The following scholars, writers, and editors are available to members of the media to talk about their work in this area. Following is information about their background, special interests, and preferred manner of contact. Listed email addresses should be copied into an email client, replacing "at" with "@".
Katalin Fábián studies the intersection of gender and globalization as they influence various policy processes of emerging democracies. She edited a 2005 special issue of Canadian-American Slavic Studies that focused on the changing international relations of Central and Eastern Europe, and edited and contributed chapters to Globalization: Perspectives from Central and Eastern Europe and Domestic Violence in Postcommunist States: Local Activism, National Policies, and Global Forces. Her book Contemporary Women’s Movements in Hungary: Globalization, Democracy, and Gender Equality analyzes the emergence and political significance of women’s activism in Hungary.
Email: fabiank at lafayette.edu
Adriana Helbig, an Assistant Professor of Music at the University of Pittsburgh, specializes in relationships between music and minority rights, migration, and race in eastern Ukraine. A member of the graduate faculty, she teaches courses on global hip-hop, world music, music, gender, and sexuality, music and technology, and cultural policy. Her articles have appeared in edited collections and journals such as The Yearbook for Traditional Music, Current Musicology, and Popular Music. She is the coauthor, with Oksana Buranbaeva and Vanja Mladineo, of The Culture and Customs of Ukraine and author of Hip-Hop Ukraine: Music, Race, and African Migration.
Email: anh59 at pitt.edu
Albert Kaganovitch is Senior Research Fellow at the Institute for Humanities, University of Manitoba, and a former research fellow at the Judaic Studies Program of Manitoba University; the Center for Advanced Holocaust Studies of the United States Holocaust Museum in Washington, D.C.; the Vidal Sassoon International Center for the Study of Antisemitism at Hebrew University in Jerusalem; and the International Institute for Holocaust Research at the Yad Vashem Museum of the Holocaust in Jerusalem.
Email: dr.kaganovitch at gmail.com
Wendy Lower is a research fellow and lecturer at Ludwig Maximilians Universität in Munich.

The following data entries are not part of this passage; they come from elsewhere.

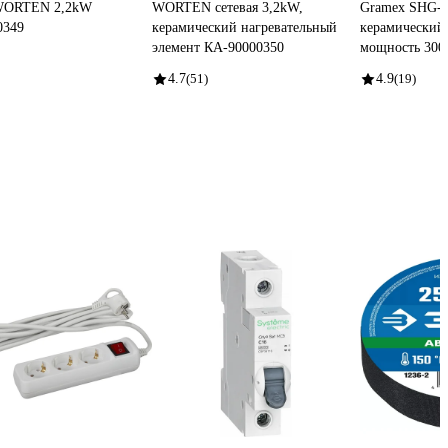
 WORTEN 2,2kW
WORTEN сетевая 3,2kW,
Gramex SHG-G
0349
керамический нагревательный
керамический 
элемент КА-90000350
мощность 3000
4.7
(51)
4.9
(19)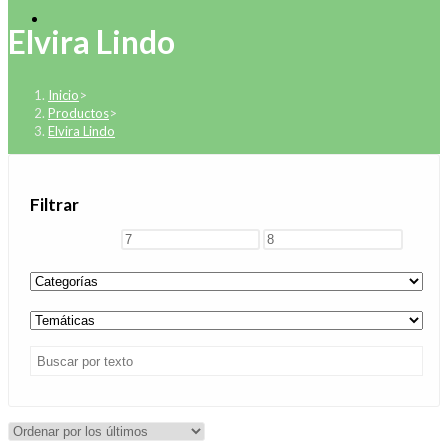
Elvira Lindo
Inicio
>
Productos
>
Elvira Lindo
Filtrar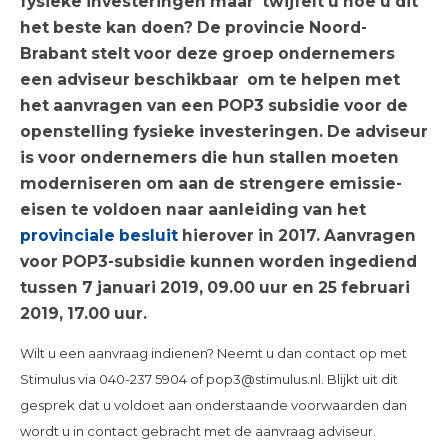
fysieke investeringen maar twijfelt u hoe u dit
het beste kan doen? De provincie Noord-
Brabant stelt voor deze groep ondernemers
een adviseur beschikbaar om te helpen met
het aanvragen van een POP3 subsidie voor de
openstelling fysieke investeringen. De adviseur
is voor ondernemers die hun stallen moeten
moderniseren om aan de strengere emissie-
eisen te voldoen naar aanleiding van het
provinciale besluit
hierover in 2017. Aanvragen
voor POP3-subsidie kunnen worden ingediend
tussen 7 januari 2019, 09.00 uur en 25 februari
2019, 17.00 uur.
Wilt u een aanvraag indienen? Neemt u dan contact op met
Stimulus via 040-237 5904 of pop3@stimulus.nl. Blijkt uit dit
gesprek dat u voldoet aan onderstaande voorwaarden dan
wordt u in contact gebracht met de aanvraag adviseur.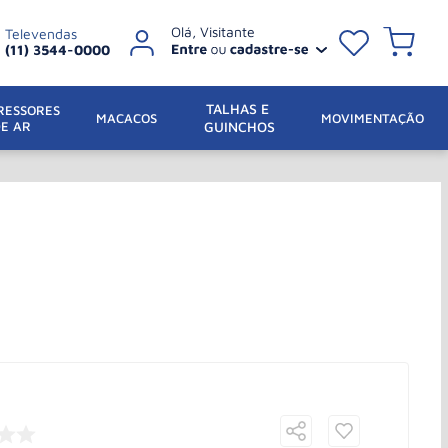
Televendas
(11) 3544-0000
TALHAS E 
ESSORES 
 MACACOS
MOVIMENTAÇÃO
DE AR
GUINCHOS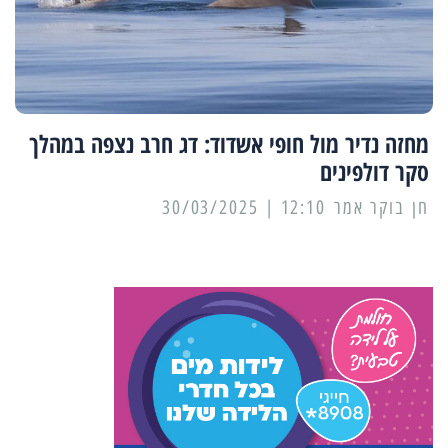
מחזה נדיר מול חופי אשדוד: דג חרב נצפה במהלך
סקר דולפינים
12:10 | 30/03/2025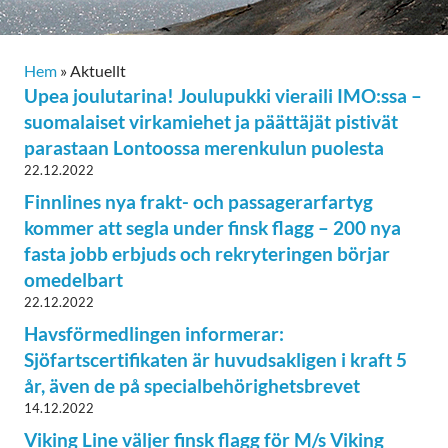
Hem
»
Aktuellt
Upea joulutarina! Joulupukki vieraili IMO:ssa –
suomalaiset virkamiehet ja päättäjät pistivät
parastaan Lontoossa merenkulun puolesta
22.12.2022
Finnlines nya frakt- och passagerarfartyg
kommer att segla under finsk flagg – 200 nya
fasta jobb erbjuds och rekryteringen börjar
omedelbart
22.12.2022
Havsförmedlingen informerar:
Sjöfartscertifikaten är huvudsakligen i kraft 5
år, även de på specialbehörighetsbrevet
14.12.2022
Viking Line väljer finsk flagg för M/s Viking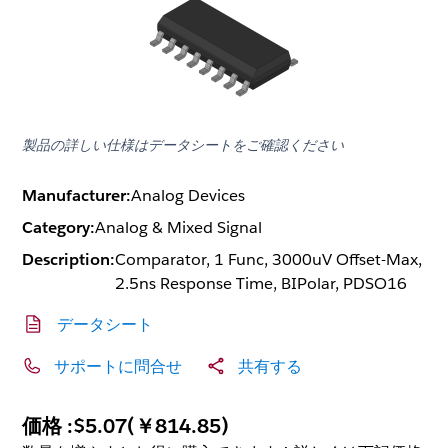
製品の詳しい仕様はデータシートをご確認ください
Manufacturer:
Analog Devices
Category:
Analog & Mixed Signal
Description:
Comparator, 1 Func, 3000uV Offset-Max,
2.5ns Response Time, BIPolar, PDSO16
データシート
サポートに問合せ
共有する
価格 :
$5.07
(
￥814.85
)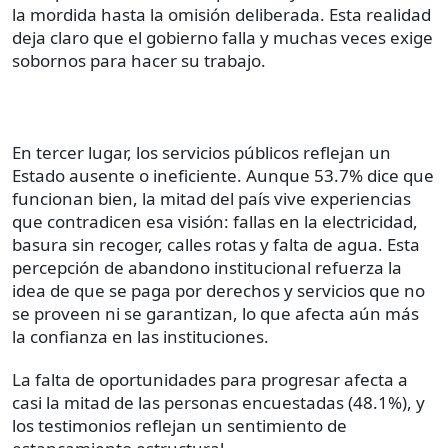
la mordida hasta la omisión deliberada. Esta realidad
deja claro que el gobierno falla y muchas veces exige
sobornos para hacer su trabajo.
En tercer lugar, los servicios públicos reflejan un
Estado ausente o ineficiente. Aunque 53.7% dice que
funcionan bien, la mitad del país vive experiencias
que contradicen esa visión: fallas en la electricidad,
basura sin recoger, calles rotas y falta de agua. Esta
percepción de abandono institucional refuerza la
idea de que se paga por derechos y servicios que no
se proveen ni se garantizan, lo que afecta aún más
la confianza en las instituciones.
La falta de oportunidades para progresar afecta a
casi la mitad de las personas encuestadas (48.1%), y
los testimonios reflejan un sentimiento de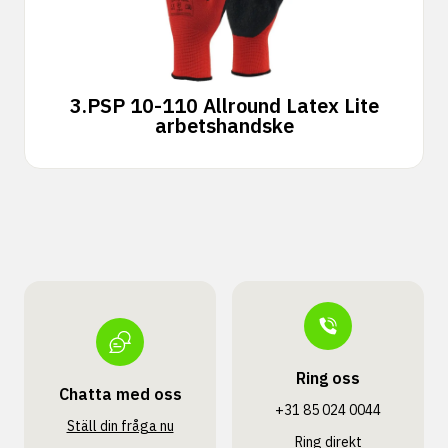
3.
PSP 10-110 Allround Latex Lite
arbetshandske
Ring oss
Chatta med oss
+31 85 024 0044
Ställ din fråga nu
Ring direkt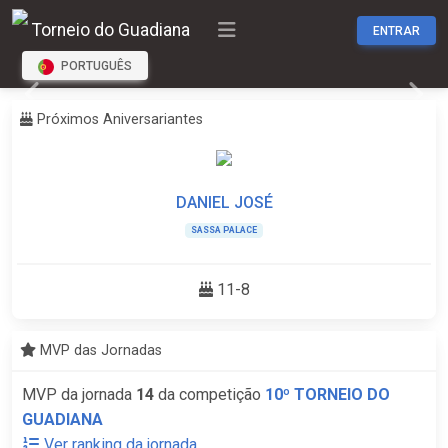
Torneio do Guadiana
ENTRAR
PORTUGUÊS
Previous
Next
Próximos Aniversariantes
DANIEL JOSÉ
SASSA PALACE
11-8
MVP das Jornadas
MVP da jornada
14
da competição
10º TORNEIO DO
GUADIANA
Ver ranking da jornada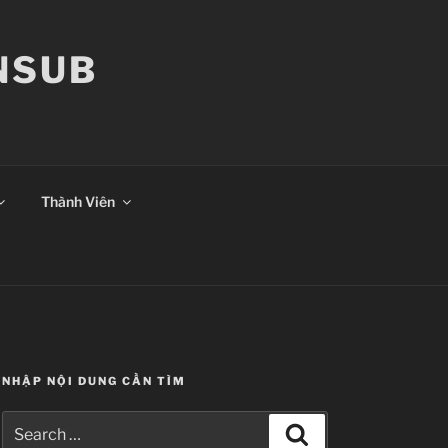
ANSUB
Thành Viên
NHẬP NỘI DUNG CẦN TÌM
Search
Search
for: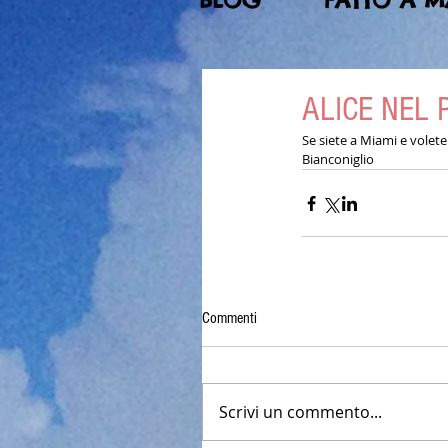
BLOG
FATTO A 
ALICE NEL 
Se siete a Miami e volete
Bianconiglio
Commenti
Scrivi un commento...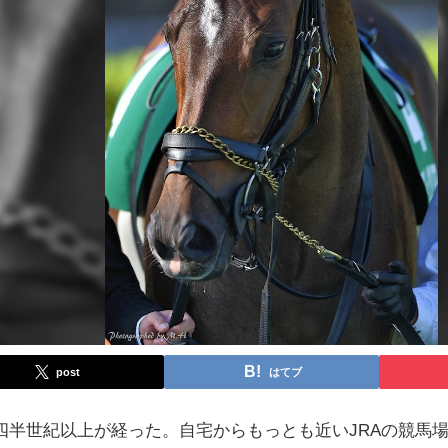
post
はてブ
四半世紀以上が経った。自宅からもっとも近いJRAの競馬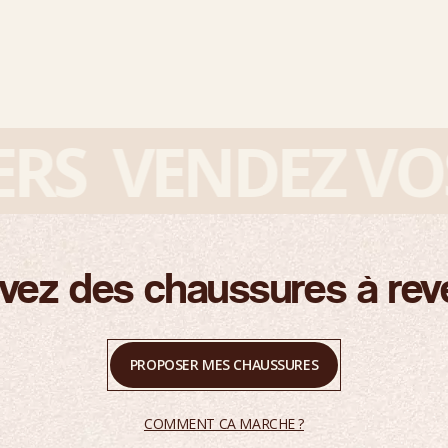
S
VENDEZ VOS S
vez des chaussures à rev
PROPOSER MES CHAUSSURES
COMMENT CA MARCHE ?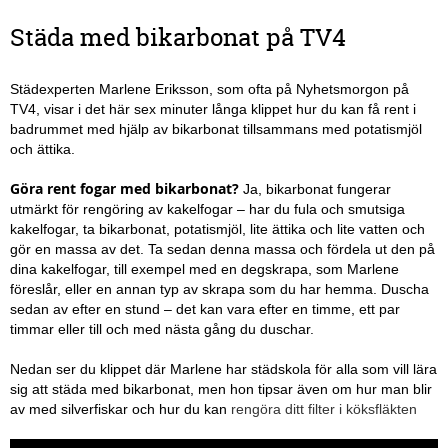
Städa med bikarbonat på TV4
Städexperten Marlene Eriksson, som ofta på Nyhetsmorgon på
TV4, visar i det här sex minuter långa klippet hur du kan få rent i
badrummet med hjälp av bikarbonat tillsammans med potatismjöl
och ättika.
Göra rent fogar med bikarbonat?
Ja, bikarbonat fungerar
utmärkt för rengöring av kakelfogar – har du fula och smutsiga
kakelfogar, ta bikarbonat, potatismjöl, lite ättika och lite vatten och
gör en massa av det. Ta sedan denna massa och fördela ut den på
dina kakelfogar, till exempel med en degskrapa, som Marlene
föreslår, eller en annan typ av skrapa som du har hemma. Duscha
sedan av efter en stund – det kan vara efter en timme, ett par
timmar eller till och med nästa gång du duschar.
Nedan ser du klippet där Marlene har städskola för alla som vill lära
sig att städa med bikarbonat, men hon tipsar även om hur man blir
av med silverfiskar och hur du kan
rengöra ditt filter i köksfläkten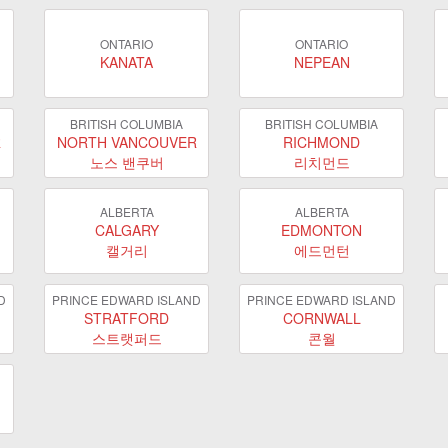
ONTARIO
ONTARIO
KANATA
NEPEAN
BRITISH COLUMBIA
BRITISH COLUMBIA
R
NORTH VANCOUVER
RICHMOND
노스 밴쿠버
리치먼드
ALBERTA
ALBERTA
CALGARY
EDMONTON
캘거리
에드먼턴
D
PRINCE EDWARD ISLAND
PRINCE EDWARD ISLAND
STRATFORD
CORNWALL
스트랫퍼드
콘월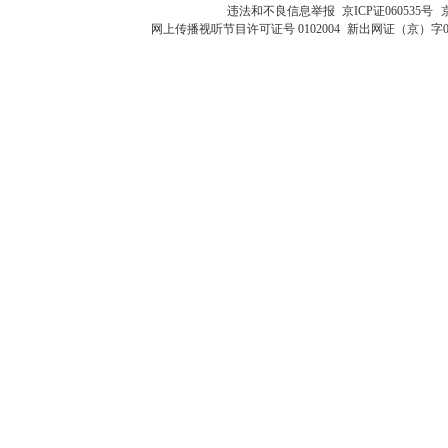
违法和不良信息举报
京ICP证060535号
网上传播视听节目许可证号 0102004
新出网证（京）字0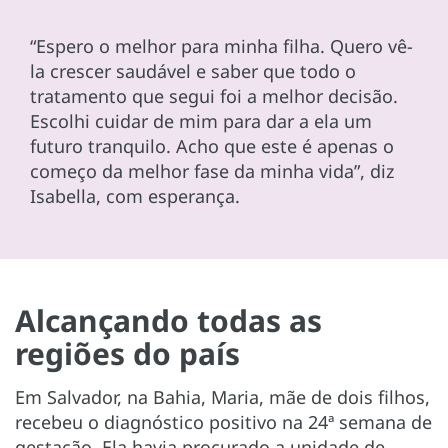
“Espero o melhor para minha filha. Quero vê-
la crescer saudável e saber que todo o
tratamento que segui foi a melhor decisão.
Escolhi cuidar de mim para dar a ela um
futuro tranquilo. Acho que este é apenas o
começo da melhor fase da minha vida”, diz
Isabella, com esperança.
Alcançando todas as
regiões do país
Em Salvador, na Bahia, Maria, mãe de dois filhos,
recebeu o diagnóstico positivo na 24ª semana de
gestação. Ela havia procurado a unidade de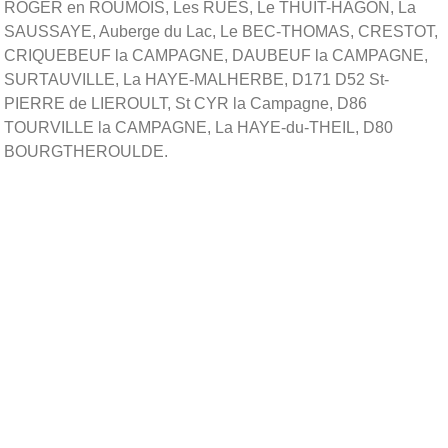
ROGER en ROUMOIS, Les RUES, Le THUIT-HAGON, La
SAUSSAYE, Auberge du Lac, Le BEC-THOMAS, CRESTOT,
CRIQUEBEUF la CAMPAGNE, DAUBEUF la CAMPAGNE,
SURTAUVILLE, La HAYE-MALHERBE, D171 D52 St-
PIERRE de LIEROULT, St CYR la Campagne, D86
TOURVILLE la CAMPAGNE, La HAYE-du-THEIL, D80
BOURGTHEROULDE.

Author of Nazi Empire-Building and the Holocaust in Ukraine, she is a past research fellow and Director of Visiting Scholar Programs at the United States Holocaust Memorial Museum’s Center for Advanced Holocaust Studies.
Email: wlower at starpower.net
Volodymyr Polokhalo is editor-in-chief of the Ukrainian scholarly political science journal Political Thought and a candidate of history and docent in the Department of History, Taras Shevchenko National University, Ukraine.
Ania Savage is a journalist who has taught at the University of Denver and the Metropolitan State College of Denver. Her writings have appeared in such national publications as the New York Times and USA Today.
Email: masavage at sprynet.com
James Steffen is film and media studies librarian at Emory University in Atlanta and a historian of Soviet and post-Soviet cinema.
Email: jsteffe at emory.edu
Sergei I. Zhuk
Sergei I. Zhuk is Associate Professor of History at Ball State University and a native of Ukraine. Previously, Zhuk taught U.S. history in Russia and Ukraine for many years, publishing three books and more than twenty articles on colonial American history in English, French and Russian. Zhuk’s current research concentrates on history of popular culture, religion, and identity in Russia and Ukraine. Zhuk has published three scholarly titles in English: Russia’s Lost Reformation: Peasants, Millennialism and Radical Sects in Southern Russia and Ukraine, 1830-1917; "Popular Culture, Identity and Soviet Youth in Dniepropetrovsk, 1959-1984" in The Carl Beck Papers in Russian and East European Studies, No. 1906; and Rock and Roll in the Rocket City: The West, Identity, and Ideology in Soviet Dniepropetrovsk, 1960-1985.